The supply side is where this gets messy. Dicker pointed to recent comments from executives at Chevron and Exxon Mobil, saying producers have warned they cannot quickly offset the effect of shrinking inventories if conditions deteriorate further. That matters because the market often assumes big producers can lean on output and soak up pressure almost at will. They cannot, at least not instantly, and not when the system is already stretched.

There is also the longer horizon to consider. Last week, the International Energy Agency said global oil production could increase by roughly 8 million barrels per day by 2027 as Gulf producers gradually restore output, a shift that could create a significant supply overhang. That projection sits in tension with Dicker's near-term warning, and both can be true at once. Longer term, supply may be heading higher. In the short term, though, thin inventories can still shove prices around with very little warning.

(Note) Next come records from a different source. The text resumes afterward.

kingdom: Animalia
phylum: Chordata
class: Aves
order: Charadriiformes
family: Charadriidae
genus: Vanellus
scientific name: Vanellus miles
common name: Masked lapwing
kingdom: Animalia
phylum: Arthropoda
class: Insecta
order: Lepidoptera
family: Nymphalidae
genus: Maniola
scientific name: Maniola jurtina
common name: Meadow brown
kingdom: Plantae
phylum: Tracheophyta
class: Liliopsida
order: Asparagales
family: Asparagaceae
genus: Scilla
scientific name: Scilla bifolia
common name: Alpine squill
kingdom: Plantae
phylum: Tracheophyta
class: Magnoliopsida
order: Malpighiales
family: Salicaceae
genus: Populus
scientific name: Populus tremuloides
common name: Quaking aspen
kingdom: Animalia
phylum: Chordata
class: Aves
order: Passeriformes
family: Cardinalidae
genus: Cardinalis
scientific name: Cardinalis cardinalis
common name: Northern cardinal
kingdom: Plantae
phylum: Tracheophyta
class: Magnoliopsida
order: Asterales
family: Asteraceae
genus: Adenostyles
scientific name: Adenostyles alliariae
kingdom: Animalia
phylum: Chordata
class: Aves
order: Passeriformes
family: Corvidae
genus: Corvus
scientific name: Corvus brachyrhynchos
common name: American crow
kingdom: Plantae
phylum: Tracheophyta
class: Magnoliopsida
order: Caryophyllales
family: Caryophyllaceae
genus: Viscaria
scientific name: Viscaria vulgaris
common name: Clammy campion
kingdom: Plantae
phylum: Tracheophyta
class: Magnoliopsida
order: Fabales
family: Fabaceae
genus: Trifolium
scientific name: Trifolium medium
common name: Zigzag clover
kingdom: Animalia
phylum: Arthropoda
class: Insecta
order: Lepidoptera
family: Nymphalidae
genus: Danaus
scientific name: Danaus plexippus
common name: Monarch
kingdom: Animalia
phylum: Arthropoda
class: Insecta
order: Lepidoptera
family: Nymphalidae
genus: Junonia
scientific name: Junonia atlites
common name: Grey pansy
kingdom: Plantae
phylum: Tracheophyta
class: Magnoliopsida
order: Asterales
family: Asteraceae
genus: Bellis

That is what makes the current setup so awkward for traders. On one side sits the possibility of better flows through the Strait of Hormuz and a broader easing of geopolitical pressure. On the other is the less glamorous but more immediate problem of barrels in storage, and whether there are enough of them to keep the market from lurching.

Dicker's view may prove too severe, or it may turn out to be one of those forecasts that looks excessive until the market starts moving. Either way, it captures the central tension neatly. Paper markets can stay composed for a while. Physical markets have a nasty habit of forcing everyone to remember what they are actually trading.

For now, crude remains below the level Dicker fears. But the gap between $76 and $135 is exactly the sort of gap that can turn into a story very quickly if the wrong headline lands at the wrong time.